EXERCISE OBJECTIVE
Using the data beneath this instruction, retype only the lines from the one that contains "coffee cup: none [246,359,279,418]" down to the one that contains "book: present [591,226,731,293]", both included, exactly as they appear.

▼

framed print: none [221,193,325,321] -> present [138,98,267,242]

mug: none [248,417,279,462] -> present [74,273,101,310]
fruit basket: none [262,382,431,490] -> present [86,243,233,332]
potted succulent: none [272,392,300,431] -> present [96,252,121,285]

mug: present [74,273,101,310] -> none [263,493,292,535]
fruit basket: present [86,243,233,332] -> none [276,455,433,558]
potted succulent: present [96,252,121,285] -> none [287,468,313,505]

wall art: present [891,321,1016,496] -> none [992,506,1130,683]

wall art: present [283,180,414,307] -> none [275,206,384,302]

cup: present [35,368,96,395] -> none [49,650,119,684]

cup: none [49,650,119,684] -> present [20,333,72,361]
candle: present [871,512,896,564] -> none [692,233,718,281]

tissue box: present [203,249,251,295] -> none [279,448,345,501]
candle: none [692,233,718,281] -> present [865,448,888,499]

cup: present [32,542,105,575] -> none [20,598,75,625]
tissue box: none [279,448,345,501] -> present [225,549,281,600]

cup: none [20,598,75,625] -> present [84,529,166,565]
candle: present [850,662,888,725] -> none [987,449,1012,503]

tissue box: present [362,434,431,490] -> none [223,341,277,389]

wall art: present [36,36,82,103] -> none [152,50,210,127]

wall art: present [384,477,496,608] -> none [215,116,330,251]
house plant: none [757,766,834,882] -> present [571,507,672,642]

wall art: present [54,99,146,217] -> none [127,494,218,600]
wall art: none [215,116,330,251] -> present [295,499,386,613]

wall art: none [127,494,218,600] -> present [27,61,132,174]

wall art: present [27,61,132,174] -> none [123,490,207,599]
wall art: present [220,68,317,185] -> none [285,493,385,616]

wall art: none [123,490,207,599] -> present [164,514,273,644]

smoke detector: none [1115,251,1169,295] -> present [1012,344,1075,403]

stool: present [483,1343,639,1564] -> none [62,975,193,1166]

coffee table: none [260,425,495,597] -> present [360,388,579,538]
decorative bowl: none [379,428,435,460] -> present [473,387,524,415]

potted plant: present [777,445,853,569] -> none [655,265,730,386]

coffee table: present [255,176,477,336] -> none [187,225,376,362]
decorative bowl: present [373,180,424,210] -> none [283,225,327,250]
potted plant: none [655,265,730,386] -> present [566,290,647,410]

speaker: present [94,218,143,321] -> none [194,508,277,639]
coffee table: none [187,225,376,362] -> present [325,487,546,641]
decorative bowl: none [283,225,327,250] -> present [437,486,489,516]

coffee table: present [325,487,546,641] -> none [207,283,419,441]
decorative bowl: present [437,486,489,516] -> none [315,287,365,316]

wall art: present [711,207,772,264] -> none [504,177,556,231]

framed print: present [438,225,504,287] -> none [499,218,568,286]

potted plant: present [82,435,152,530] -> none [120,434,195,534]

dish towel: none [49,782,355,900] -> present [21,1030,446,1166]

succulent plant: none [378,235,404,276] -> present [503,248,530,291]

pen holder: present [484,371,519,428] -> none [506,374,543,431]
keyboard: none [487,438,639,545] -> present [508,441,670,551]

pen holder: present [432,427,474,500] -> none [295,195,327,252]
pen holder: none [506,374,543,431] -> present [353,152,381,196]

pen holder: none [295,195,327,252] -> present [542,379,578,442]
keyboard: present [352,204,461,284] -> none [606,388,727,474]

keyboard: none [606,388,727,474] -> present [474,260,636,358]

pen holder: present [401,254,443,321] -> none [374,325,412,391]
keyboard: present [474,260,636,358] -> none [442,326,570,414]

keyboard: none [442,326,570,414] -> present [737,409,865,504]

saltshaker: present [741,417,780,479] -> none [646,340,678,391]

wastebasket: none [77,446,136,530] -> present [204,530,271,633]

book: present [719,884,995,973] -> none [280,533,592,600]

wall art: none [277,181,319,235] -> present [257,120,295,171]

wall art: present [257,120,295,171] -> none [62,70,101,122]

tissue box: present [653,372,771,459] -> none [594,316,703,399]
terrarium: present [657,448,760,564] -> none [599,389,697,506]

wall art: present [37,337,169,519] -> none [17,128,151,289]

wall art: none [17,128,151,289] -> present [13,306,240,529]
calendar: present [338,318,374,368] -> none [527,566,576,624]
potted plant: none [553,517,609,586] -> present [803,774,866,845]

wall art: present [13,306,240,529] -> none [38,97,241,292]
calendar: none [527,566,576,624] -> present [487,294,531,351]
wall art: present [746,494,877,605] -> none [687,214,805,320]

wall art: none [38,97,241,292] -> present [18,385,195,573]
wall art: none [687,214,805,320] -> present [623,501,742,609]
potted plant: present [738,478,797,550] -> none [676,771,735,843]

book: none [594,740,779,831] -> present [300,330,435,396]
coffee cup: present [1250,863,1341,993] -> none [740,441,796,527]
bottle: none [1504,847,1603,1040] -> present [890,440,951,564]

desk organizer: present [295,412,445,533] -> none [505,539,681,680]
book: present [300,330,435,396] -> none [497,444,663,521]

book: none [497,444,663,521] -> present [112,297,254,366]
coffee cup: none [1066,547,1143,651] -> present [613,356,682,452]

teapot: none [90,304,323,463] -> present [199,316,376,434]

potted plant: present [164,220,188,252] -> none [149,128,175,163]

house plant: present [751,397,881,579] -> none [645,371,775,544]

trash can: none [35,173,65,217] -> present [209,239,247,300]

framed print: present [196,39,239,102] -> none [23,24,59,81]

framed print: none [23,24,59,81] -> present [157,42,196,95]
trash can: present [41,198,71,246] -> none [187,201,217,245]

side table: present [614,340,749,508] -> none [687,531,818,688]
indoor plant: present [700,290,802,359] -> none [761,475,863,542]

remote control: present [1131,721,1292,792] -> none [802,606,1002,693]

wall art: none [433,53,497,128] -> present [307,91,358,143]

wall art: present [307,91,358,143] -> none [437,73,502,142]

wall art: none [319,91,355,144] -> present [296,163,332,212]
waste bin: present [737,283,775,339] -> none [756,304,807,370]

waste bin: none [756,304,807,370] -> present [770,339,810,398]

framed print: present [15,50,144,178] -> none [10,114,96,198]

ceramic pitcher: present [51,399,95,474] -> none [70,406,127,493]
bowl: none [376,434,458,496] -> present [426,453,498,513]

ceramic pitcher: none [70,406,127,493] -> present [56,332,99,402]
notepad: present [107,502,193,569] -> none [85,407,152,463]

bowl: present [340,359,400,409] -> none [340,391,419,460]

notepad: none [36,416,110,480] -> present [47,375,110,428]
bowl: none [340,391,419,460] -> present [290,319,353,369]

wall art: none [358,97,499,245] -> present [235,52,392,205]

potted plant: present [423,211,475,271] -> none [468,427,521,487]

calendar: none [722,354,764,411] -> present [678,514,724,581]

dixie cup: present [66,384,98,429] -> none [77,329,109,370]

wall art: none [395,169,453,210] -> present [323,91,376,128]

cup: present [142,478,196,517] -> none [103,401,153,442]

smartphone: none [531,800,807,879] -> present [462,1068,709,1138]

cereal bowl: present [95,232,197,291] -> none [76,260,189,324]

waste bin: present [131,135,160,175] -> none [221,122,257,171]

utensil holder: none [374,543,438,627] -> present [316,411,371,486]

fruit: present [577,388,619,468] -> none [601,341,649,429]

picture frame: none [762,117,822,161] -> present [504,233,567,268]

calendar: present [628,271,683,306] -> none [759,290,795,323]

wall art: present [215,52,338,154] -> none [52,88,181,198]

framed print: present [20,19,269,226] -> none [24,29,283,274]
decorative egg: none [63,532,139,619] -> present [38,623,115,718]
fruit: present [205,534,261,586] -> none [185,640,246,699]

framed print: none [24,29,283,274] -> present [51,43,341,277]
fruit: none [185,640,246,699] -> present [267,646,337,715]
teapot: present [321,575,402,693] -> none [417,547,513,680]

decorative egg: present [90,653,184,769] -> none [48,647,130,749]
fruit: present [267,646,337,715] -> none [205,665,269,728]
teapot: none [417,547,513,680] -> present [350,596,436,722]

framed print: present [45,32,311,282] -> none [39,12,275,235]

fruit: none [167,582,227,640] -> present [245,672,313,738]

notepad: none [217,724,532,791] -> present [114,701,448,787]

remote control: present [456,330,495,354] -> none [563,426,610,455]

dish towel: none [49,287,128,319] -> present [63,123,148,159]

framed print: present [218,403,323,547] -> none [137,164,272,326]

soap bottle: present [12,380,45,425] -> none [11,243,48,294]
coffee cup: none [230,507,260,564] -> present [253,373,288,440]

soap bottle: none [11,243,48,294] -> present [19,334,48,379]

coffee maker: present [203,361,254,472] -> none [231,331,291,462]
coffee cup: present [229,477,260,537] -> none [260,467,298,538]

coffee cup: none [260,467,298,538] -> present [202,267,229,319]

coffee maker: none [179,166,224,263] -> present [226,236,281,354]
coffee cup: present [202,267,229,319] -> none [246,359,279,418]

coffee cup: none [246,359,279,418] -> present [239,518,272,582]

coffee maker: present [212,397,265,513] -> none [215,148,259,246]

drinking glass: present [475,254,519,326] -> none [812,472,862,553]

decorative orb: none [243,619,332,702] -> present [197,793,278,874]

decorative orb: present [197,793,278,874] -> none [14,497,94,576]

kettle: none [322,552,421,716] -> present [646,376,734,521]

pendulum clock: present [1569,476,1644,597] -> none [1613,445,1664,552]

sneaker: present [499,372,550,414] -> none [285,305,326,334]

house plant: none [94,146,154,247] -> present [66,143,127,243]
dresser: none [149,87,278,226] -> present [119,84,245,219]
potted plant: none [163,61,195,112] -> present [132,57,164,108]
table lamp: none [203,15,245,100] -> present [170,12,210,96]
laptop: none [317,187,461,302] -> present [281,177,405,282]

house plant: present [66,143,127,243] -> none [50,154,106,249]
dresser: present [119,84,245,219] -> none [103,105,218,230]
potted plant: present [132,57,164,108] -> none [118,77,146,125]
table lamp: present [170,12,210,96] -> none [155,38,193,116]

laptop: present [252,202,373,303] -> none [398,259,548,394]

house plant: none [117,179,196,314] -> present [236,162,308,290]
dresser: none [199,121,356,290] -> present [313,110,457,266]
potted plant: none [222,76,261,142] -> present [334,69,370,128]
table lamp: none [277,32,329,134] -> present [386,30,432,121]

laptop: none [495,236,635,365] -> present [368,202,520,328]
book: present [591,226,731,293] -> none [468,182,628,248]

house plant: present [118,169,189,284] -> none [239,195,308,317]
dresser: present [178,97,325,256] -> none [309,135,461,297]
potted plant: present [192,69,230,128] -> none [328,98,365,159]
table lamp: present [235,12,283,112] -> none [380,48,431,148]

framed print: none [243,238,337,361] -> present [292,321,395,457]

▲

EXERCISE RESULT
coffee cup: none [246,359,279,418] -> present [239,518,272,582]

coffee maker: present [212,397,265,513] -> none [215,148,259,246]

drinking glass: present [475,254,519,326] -> none [812,472,862,553]

decorative orb: none [243,619,332,702] -> present [197,793,278,874]

decorative orb: present [197,793,278,874] -> none [14,497,94,576]

kettle: none [322,552,421,716] -> present [646,376,734,521]

pendulum clock: present [1569,476,1644,597] -> none [1613,445,1664,552]

sneaker: present [499,372,550,414] -> none [285,305,326,334]

house plant: none [94,146,154,247] -> present [66,143,127,243]
dresser: none [149,87,278,226] -> present [119,84,245,219]
potted plant: none [163,61,195,112] -> present [132,57,164,108]
table lamp: none [203,15,245,100] -> present [170,12,210,96]
laptop: none [317,187,461,302] -> present [281,177,405,282]

house plant: present [66,143,127,243] -> none [50,154,106,249]
dresser: present [119,84,245,219] -> none [103,105,218,230]
potted plant: present [132,57,164,108] -> none [118,77,146,125]
table lamp: present [170,12,210,96] -> none [155,38,193,116]

laptop: present [252,202,373,303] -> none [398,259,548,394]

house plant: none [117,179,196,314] -> present [236,162,308,290]
dresser: none [199,121,356,290] -> present [313,110,457,266]
potted plant: none [222,76,261,142] -> present [334,69,370,128]
table lamp: none [277,32,329,134] -> present [386,30,432,121]

laptop: none [495,236,635,365] -> present [368,202,520,328]
book: present [591,226,731,293] -> none [468,182,628,248]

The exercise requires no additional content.